Neglect of key groups undermines progress against HIV/AIDS
10 March 2016
Author: Martin Atela and Solomon Omariba
A cross-border petroleum trucker. Key, mobile and vulnerable populations are disproportionately exposed to both risks of HIV infection and barriers to healthcare services. Photo: Glenn Stark/Flickr

Because key populations play a crucial part in the spread of HIV, their involvement in tackling the virus is vital for an effective and sustainable response to the problem in the East African Community.

Besides cross-border populations, other vulnerable populations that need special focus include adolescent girls, young women, migrant populations, fisherfolk and people living with HIV.

Key populations are predisposed to acquire and transmit HIV for a number of reasons, including personal circumstances such as age, social mobility, education, and gender. Other factors are environmental and include poverty, gender discrimination and lack of or inadequacy of services.

Among the overall population, key and vulnerable groups are perhaps the most affected by poverty, gender inequality, harmful cultural and religious practices, low access to credit and finance, and lesser property or inheritance rights. Other factors such as political instability, economic migration, state fragility, and fragmentation contribute to increased HIV risk and vulnerability among key populations.

Stigma and discrimination in law and practice remain a major barrier to the provision of prevention, care and treatment services for key populations. Sex workers, transgender persons, people who use and inject drugs and men who have sex with men are especially vulnerable to social and state discrimination.

Most countries in the region have either criminalised the activities of key populations creating an artificial barrier to accessing health services. Cultural practices and social norms also condone discrimination against such groups.

Essentially, weak legal, social and policy frameworks for the protection of key populations limit their ability to access and utilise HIV prevention and other health services, thereby predisposing them to HIV infection and transmission.

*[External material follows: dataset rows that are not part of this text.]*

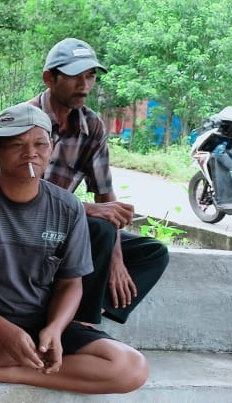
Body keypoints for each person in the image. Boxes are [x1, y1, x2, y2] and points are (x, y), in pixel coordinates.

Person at [0, 102, 149, 394]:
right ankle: (32, 362)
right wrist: (5, 331)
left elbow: (70, 283)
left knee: (131, 367)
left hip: (41, 327)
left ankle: (8, 372)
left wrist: (54, 328)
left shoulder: (68, 208)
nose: (31, 153)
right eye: (17, 145)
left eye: (40, 143)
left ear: (51, 149)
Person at [30, 38, 169, 325]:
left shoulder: (91, 125)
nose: (84, 85)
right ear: (49, 78)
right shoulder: (24, 120)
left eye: (90, 76)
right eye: (74, 76)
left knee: (152, 253)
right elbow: (10, 195)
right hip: (23, 227)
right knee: (99, 228)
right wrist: (88, 210)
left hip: (66, 229)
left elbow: (106, 196)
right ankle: (80, 326)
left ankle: (79, 320)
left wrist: (116, 262)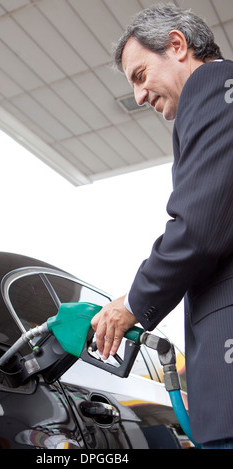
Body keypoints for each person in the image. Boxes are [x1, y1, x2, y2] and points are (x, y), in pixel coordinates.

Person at [91, 3, 233, 449]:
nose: (138, 96)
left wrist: (132, 302)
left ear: (177, 45)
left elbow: (199, 225)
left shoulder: (213, 86)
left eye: (139, 76)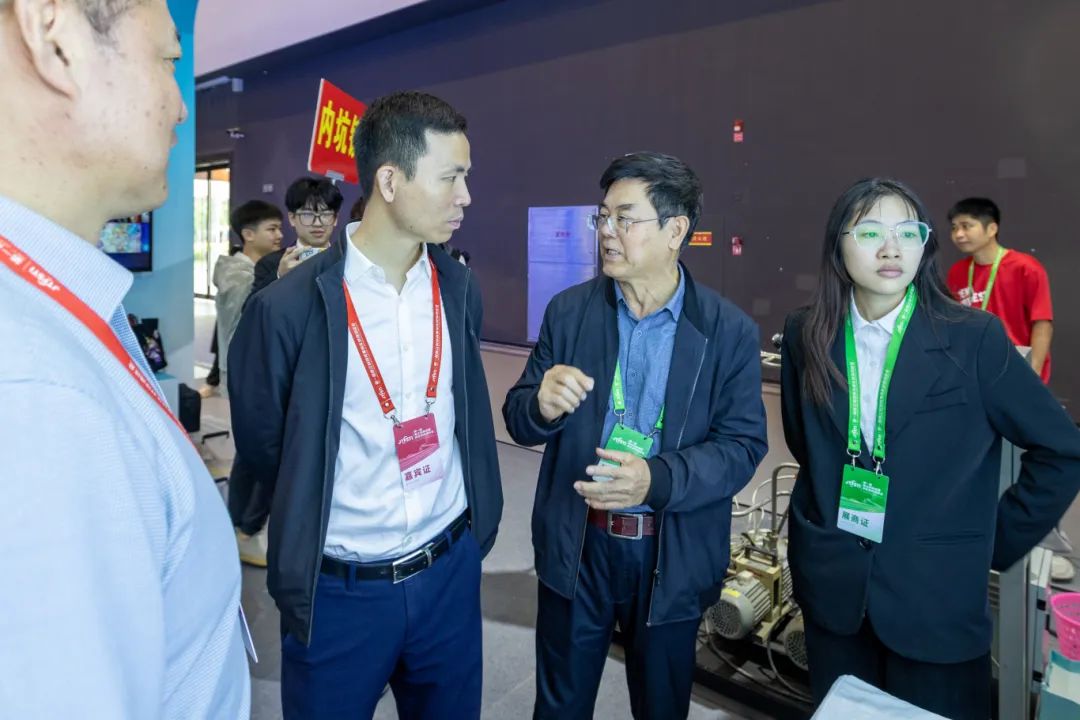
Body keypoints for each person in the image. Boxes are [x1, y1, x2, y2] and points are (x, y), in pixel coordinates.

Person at [0, 0, 249, 717]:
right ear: (56, 38)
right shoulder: (33, 394)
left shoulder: (52, 312)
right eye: (168, 60)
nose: (180, 104)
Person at [229, 90, 503, 719]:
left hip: (448, 571)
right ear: (389, 180)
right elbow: (266, 446)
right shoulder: (287, 308)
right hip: (341, 594)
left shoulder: (459, 287)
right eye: (451, 177)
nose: (466, 196)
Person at [779, 177, 1080, 719]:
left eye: (907, 232)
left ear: (924, 245)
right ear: (838, 244)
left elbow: (1062, 450)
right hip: (834, 586)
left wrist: (992, 541)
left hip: (936, 596)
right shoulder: (807, 332)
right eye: (870, 232)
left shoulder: (972, 337)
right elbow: (809, 445)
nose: (891, 248)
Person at [503, 152, 768, 719]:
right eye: (603, 217)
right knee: (560, 705)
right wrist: (539, 405)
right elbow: (519, 418)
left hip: (670, 552)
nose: (607, 232)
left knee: (661, 706)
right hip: (579, 544)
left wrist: (657, 479)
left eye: (625, 218)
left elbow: (742, 446)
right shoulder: (569, 313)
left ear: (675, 231)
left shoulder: (726, 332)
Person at [945, 197, 1054, 383]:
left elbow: (1042, 322)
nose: (958, 234)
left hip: (1016, 366)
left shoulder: (1026, 268)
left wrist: (1033, 372)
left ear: (992, 229)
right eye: (954, 228)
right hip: (974, 370)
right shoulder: (957, 272)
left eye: (966, 226)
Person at [213, 200, 283, 394]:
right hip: (244, 368)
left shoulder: (258, 270)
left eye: (279, 228)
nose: (279, 235)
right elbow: (250, 309)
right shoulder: (234, 274)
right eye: (272, 229)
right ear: (248, 234)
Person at [250, 176, 343, 298]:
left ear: (335, 219)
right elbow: (252, 307)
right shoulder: (271, 264)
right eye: (308, 215)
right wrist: (279, 276)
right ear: (292, 218)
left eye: (325, 214)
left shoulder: (345, 260)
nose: (317, 223)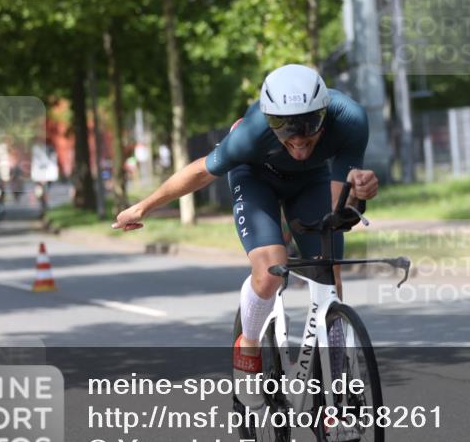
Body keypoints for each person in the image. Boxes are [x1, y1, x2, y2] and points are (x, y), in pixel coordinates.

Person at [112, 64, 378, 382]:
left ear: (324, 112)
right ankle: (249, 345)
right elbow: (199, 172)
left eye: (309, 124)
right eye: (283, 127)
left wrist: (359, 193)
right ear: (269, 119)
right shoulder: (252, 132)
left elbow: (339, 203)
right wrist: (143, 207)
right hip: (255, 178)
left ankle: (337, 380)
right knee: (269, 272)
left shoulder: (350, 119)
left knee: (328, 268)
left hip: (311, 181)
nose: (298, 138)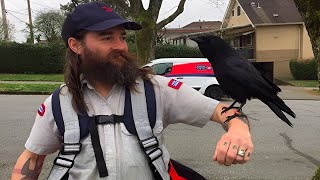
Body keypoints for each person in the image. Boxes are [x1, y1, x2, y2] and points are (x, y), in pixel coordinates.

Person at [11, 2, 253, 180]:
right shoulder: (59, 103)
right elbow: (32, 158)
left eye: (122, 37)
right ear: (76, 45)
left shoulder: (157, 89)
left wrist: (239, 130)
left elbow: (223, 110)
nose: (120, 46)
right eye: (107, 37)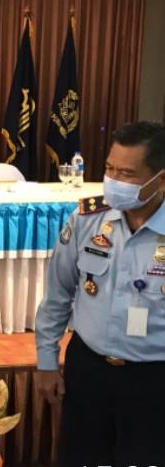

The barriers and risks are higher for persons who are both key and vulnerable such as pregnant women who inject drugs or are sex workers. These groups of individuals cannot benefit from life-saving health and HIV services without first feeling safe from stigmatisation and discrimination by healthcare providers and the community at large.

The World Health Organization (WHO) warns that failure to provide adequate HIV services for key populations threatens progress against HIV. National efforts to reach new zero AIDS-related deaths will only be achieved through explicit commitment to addressing the HIV-pandemic. An effective HIV response calls for targeted and tailored HIV prevention, care and treatment interventions for key populations.

One such effort to address these gaps and increase access to HIV-services among key populations is the Cross-Border Health Integrated Partners Project (CB-HIPP). This is a US President’s Emergency Plan for AIDS Relief (PEPFAR) funded programme through the US Agency for International Development (USAID).

A consortium of organisations led by FHI360, Abts Associates and the African Institute for Development Policy (AFIDEP) implements this program. It aims at providing quality integrated health services to key, mobile and vulnerable populations in strategic border areas and other transport corridor sites in the East, Central and Southern Africa (ECSA) region. The programme aims at galvanising political commitment, general leadership, and policy and resource allocation while adopting best practices to improve health service delivery along transport corridors in the ECSA region.